* REQUIREMENT 1
Answer the following from the problem text.
(a) What does mod_5(n) stand for?
(b) What does f(i,j) equal when i = 0 and 0 ≤ j ≤ 4?
(c) Which value of f is the reader asked to find?
* REQUIREMENT 2
Repeat the passage of the problem text starting with "For every positive" and going on through "What is $f(2015,2)$?", word for word.

* SUPPLIED TEXT
*** Begin section ***

# Difference between revisions of "2015 AMC 12B Problems/Problem 20"

## Problem

For every positive integer $n$, let $\text{mod}_5 (n)$ be the remainder obtained when $n$ is divided by 5. Define a function $f: \{0,1,2,3,\dots\} \times \{0,1,2,3,4\} \to \{0,1,2,3,4\}$ recursively as follows:

$$f(i,j) = \begin{cases}\text{mod}_5 (j+1) & \text{ if } i = 0 \text{ and } 0 \le j \le 4 \text{,}\\ f(i-1,1) & \text{ if } i \ge 1 \text{ and } j = 0 \text{, and} \\ f(i-1, f(i,j-1)) & \text{ if } i \ge 1 \text{ and } 1 \le j \le 4. \end{cases}$$

What is $f(2015,2)$?

*** End section ***

* RECORD EXCERPTS
*** Begin section ***

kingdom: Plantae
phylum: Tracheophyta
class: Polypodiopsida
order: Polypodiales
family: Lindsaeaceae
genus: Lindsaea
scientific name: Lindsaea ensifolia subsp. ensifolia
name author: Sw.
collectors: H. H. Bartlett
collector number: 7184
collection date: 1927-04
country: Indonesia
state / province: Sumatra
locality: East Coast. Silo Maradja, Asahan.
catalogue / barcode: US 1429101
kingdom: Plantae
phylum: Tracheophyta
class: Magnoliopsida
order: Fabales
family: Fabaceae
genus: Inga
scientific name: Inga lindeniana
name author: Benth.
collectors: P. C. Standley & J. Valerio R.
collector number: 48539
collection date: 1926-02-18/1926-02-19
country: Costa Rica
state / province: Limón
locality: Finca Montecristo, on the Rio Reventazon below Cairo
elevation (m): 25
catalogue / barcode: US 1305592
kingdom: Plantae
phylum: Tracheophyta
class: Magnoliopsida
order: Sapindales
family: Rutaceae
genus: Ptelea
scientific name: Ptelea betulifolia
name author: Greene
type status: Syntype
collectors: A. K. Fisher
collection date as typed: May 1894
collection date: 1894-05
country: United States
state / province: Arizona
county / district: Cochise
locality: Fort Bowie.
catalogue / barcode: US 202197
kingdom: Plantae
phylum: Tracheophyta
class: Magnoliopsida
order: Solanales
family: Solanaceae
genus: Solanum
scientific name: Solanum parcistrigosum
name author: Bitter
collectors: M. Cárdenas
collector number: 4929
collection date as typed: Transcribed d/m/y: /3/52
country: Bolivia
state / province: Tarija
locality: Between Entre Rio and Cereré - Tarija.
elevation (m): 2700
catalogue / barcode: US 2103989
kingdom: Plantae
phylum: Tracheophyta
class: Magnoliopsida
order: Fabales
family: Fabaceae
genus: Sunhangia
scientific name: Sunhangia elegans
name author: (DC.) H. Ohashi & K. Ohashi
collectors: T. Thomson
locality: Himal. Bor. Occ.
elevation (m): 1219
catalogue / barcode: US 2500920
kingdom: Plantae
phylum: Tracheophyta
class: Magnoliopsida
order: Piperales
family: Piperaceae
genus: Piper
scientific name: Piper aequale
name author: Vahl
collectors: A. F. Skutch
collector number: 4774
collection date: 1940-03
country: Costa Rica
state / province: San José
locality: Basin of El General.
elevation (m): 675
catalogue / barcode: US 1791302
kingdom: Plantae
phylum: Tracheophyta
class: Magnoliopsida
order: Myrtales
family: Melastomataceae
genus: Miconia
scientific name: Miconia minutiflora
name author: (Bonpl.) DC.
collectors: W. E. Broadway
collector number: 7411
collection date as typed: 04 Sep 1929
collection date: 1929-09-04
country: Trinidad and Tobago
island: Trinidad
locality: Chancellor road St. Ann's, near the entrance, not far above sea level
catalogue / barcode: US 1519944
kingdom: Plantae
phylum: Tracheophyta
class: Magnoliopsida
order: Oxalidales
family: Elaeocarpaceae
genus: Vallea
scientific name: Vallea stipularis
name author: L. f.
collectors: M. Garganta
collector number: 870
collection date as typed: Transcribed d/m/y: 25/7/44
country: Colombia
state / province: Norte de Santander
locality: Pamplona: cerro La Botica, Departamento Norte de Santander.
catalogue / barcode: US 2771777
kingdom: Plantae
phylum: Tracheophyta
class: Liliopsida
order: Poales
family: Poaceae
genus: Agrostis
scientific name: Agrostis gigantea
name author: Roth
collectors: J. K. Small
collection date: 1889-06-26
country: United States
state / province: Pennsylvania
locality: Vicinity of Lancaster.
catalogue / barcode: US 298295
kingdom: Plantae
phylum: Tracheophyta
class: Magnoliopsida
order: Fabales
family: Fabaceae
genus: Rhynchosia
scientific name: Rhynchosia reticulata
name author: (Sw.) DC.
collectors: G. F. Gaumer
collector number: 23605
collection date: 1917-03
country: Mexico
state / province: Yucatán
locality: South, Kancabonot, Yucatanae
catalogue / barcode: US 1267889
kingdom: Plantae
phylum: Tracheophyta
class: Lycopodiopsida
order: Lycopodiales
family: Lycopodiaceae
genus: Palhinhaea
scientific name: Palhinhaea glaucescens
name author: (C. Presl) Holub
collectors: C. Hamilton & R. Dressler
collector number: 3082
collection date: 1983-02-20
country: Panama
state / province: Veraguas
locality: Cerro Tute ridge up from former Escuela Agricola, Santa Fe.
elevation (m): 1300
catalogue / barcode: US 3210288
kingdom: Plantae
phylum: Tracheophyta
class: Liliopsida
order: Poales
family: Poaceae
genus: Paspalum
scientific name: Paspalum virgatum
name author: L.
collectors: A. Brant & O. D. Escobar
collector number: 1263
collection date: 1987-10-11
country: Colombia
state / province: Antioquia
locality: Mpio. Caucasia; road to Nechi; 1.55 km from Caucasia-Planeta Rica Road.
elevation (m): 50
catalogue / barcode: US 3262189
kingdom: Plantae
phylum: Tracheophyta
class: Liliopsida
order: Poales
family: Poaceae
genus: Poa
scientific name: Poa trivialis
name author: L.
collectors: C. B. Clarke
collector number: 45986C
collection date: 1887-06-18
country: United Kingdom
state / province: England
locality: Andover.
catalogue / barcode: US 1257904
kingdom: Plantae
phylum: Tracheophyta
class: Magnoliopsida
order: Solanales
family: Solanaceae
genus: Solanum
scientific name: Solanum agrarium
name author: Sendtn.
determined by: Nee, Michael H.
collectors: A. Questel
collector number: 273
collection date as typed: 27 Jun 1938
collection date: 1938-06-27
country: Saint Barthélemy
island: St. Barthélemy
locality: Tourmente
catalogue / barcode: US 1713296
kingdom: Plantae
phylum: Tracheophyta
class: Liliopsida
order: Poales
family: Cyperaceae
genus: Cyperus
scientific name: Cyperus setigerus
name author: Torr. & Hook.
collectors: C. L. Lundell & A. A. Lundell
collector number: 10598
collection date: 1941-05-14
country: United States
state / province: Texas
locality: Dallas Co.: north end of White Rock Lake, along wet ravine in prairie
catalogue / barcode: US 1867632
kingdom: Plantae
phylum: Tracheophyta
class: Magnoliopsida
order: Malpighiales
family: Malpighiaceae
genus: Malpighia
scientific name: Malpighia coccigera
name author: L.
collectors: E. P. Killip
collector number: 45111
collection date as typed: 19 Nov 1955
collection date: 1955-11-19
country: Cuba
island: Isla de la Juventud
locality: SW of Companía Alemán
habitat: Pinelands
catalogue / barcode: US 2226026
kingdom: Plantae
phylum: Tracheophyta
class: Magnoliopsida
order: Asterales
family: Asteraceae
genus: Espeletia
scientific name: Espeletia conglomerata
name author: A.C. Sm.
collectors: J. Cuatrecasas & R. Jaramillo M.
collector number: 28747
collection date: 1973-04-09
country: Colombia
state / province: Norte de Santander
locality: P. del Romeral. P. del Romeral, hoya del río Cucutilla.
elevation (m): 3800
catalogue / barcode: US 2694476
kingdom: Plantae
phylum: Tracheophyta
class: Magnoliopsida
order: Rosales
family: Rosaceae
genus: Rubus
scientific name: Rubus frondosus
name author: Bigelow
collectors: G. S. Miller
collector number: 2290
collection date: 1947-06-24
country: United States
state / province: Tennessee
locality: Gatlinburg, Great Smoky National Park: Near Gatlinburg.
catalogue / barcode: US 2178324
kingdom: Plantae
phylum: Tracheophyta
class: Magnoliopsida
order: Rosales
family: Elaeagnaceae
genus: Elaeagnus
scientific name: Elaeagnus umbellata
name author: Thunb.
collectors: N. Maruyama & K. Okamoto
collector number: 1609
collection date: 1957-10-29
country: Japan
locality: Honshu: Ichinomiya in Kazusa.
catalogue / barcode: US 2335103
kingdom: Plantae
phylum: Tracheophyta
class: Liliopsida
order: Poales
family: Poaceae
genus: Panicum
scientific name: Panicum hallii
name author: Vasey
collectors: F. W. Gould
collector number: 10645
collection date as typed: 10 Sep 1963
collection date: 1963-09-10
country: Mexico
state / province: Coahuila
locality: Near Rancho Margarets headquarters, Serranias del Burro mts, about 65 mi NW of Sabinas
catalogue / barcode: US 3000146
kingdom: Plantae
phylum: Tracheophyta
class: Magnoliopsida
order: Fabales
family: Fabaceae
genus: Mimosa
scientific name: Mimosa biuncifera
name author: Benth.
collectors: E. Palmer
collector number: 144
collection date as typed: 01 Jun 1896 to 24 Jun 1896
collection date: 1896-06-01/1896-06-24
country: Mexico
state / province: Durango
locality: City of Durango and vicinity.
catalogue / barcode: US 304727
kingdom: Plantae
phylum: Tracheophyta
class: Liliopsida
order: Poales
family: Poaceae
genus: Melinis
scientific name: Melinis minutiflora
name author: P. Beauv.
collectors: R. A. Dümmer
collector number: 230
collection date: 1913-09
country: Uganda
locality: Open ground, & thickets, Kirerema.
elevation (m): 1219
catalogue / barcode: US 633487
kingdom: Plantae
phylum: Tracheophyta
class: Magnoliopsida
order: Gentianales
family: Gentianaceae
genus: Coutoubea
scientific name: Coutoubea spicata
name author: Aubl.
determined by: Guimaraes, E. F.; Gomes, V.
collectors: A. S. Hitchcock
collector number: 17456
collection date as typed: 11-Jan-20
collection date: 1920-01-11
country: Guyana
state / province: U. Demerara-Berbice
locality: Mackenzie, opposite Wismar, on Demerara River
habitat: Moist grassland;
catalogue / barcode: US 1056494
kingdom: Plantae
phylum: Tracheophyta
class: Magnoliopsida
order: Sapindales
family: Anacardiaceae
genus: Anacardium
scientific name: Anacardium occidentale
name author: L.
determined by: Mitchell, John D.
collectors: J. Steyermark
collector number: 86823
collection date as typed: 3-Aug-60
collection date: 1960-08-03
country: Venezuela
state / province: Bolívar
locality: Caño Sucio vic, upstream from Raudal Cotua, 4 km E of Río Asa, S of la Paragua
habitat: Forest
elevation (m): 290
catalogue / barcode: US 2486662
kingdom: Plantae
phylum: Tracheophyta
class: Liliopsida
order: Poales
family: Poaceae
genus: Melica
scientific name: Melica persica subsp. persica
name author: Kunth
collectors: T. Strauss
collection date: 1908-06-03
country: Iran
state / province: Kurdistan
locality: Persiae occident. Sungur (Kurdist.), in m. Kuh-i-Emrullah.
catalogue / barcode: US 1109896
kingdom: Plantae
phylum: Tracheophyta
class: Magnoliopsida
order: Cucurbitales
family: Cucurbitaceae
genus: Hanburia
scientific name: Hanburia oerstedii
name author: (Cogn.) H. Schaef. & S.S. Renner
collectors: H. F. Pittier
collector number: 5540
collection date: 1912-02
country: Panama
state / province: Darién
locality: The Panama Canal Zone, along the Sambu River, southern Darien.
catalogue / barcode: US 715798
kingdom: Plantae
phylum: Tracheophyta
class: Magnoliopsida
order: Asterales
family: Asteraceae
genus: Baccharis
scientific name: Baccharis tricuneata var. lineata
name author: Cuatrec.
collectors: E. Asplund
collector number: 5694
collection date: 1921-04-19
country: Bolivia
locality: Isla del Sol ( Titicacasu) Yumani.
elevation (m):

*** End section ***

* EXERCISE ANSWER 1
(a) The remainder obtained when the positive integer n is divided by 5.
(b) mod_5(j+1).
(c) f(2015,2).

* EXERCISE ANSWER 2
For every positive integer $n$, let $\text{mod}_5 (n)$ be the remainder obtained when $n$ is divided by 5. Define a function $f: \{0,1,2,3,\dots\} \times \{0,1,2,3,4\} \to \{0,1,2,3,4\}$ recursively as follows:

$$f(i,j) = \begin{cases}\text{mod}_5 (j+1) & \text{ if } i = 0 \text{ and } 0 \le j \le 4 \text{,}\\ f(i-1,1) & \text{ if } i \ge 1 \text{ and } j = 0 \text{, and} \\ f(i-1, f(i,j-1)) & \text{ if } i \ge 1 \text{ and } 1 \le j \le 4. \end{cases}$$

What is $f(2015,2)$?